=== TEKS YANG DIKAJI ===
● ● ●

Organisasi sektor publik yang hanya fokus pada pengendalian anggaran dan pemenuhan
standar dengan mengukur anggaran dan realisasi suatu program/kegiatan pada periode tertentu,
belum dapat menunjukkan hasil kinerja organisasi yang sebenarnya. Sedangkan akuntabilitas
kinerja hanya dapat dicapai apabila organisasi sektor publik memiliki manajemen kinerja dan
pengukuran kinerja yang baik. Oleh karena itu diperlukan suatu model manajemen kinerja
yang dapat digunakan sebagai pedoman dalam perencanaan dan pengawasan kegiatan/program
serta menjadi alat pengendali strategis bagi manajemen yang mampu mengukur keberhasilan
dan kegagalan organisasi.
Balanced Scorecard digunakan untuk menyeimbangkan usaha dan perhatian eksekutif ke
kinerja keuangan dan non keuangan, serta kinerja jangka pendek dan kinerja jangka panjang.

● ● ●

=== TUGAS ANDA ===
Tuliskan kembali seluruh teks tentang manajemen kinerja sektor publik di atas tanpa mengubah satu kata pun.

Item dari kumpulan data:
● ● ●

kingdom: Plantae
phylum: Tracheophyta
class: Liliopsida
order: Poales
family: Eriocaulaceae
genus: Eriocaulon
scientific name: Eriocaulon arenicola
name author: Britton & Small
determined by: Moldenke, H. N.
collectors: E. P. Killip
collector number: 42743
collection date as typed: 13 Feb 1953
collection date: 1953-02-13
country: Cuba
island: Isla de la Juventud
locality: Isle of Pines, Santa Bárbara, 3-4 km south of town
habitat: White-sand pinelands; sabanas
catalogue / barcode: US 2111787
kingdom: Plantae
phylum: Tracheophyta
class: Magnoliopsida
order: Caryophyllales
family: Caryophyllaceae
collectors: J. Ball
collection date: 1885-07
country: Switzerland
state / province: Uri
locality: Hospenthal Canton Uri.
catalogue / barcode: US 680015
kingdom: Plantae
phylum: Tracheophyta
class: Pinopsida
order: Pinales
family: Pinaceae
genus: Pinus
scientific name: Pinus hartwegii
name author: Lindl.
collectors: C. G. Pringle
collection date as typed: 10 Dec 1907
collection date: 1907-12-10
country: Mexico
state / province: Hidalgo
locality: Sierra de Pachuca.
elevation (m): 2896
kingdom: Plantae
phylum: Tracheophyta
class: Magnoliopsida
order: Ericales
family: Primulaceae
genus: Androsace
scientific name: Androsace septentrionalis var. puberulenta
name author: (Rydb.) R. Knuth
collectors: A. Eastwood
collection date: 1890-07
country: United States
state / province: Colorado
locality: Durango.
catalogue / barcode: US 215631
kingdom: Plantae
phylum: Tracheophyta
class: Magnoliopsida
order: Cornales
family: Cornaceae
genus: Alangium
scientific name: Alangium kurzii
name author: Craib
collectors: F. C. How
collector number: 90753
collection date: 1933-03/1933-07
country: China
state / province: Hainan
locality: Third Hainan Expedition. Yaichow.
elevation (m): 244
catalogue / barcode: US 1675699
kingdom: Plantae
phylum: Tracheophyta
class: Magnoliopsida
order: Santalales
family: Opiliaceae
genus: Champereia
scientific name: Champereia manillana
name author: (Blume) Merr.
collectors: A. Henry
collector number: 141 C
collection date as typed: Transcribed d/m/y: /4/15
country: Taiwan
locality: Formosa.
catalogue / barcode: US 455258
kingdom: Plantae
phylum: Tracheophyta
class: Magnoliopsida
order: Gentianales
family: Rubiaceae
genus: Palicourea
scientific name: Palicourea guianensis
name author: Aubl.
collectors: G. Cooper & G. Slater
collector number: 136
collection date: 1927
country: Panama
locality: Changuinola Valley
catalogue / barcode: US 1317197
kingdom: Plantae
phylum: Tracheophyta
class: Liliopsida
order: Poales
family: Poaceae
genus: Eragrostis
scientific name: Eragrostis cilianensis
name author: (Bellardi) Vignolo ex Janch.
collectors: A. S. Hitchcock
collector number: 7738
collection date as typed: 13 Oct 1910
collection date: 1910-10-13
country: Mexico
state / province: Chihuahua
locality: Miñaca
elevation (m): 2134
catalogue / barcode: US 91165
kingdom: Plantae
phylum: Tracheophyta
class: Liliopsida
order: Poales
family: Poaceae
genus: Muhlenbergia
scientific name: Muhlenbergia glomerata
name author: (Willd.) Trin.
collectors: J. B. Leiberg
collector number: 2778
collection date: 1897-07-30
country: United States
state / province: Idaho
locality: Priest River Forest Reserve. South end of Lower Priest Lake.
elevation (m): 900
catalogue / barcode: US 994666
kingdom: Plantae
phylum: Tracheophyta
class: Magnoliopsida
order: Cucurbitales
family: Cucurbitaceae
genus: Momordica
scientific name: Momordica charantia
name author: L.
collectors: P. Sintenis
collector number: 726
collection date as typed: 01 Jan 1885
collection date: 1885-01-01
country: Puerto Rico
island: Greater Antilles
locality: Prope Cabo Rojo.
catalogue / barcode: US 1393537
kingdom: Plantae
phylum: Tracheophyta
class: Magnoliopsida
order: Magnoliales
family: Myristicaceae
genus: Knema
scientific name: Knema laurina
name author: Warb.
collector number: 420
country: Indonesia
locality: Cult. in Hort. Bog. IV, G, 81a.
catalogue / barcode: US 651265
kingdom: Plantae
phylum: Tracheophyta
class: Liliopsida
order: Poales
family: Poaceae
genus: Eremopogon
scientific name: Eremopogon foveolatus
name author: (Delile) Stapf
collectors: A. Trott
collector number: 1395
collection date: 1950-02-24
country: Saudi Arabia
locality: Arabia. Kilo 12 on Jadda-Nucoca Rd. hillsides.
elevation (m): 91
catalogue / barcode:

● ● ●

=== KOLOM JAWABAN ===
Organisasi sektor publik yang hanya fokus pada pengendalian anggaran dan pemenuhan
standar dengan mengukur anggaran dan realisasi suatu program/kegiatan pada periode tertentu,
belum dapat menunjukkan hasil kinerja organisasi yang sebenarnya. Sedangkan akuntabilitas
kinerja hanya dapat dicapai apabila organisasi sektor publik memiliki manajemen kinerja dan
pengukuran kinerja yang baik. Oleh karena itu diperlukan suatu model manajemen kinerja
yang dapat digunakan sebagai pedoman dalam perencanaan dan pengawasan kegiatan/program
serta menjadi alat pengendali strategis bagi manajemen yang mampu mengukur keberhasilan
dan kegagalan organisasi.
Balanced Scorecard digunakan untuk menyeimbangkan usaha dan perhatian eksekutif ke
kinerja keuangan dan non keuangan, serta kinerja jangka pendek dan kinerja jangka panjang.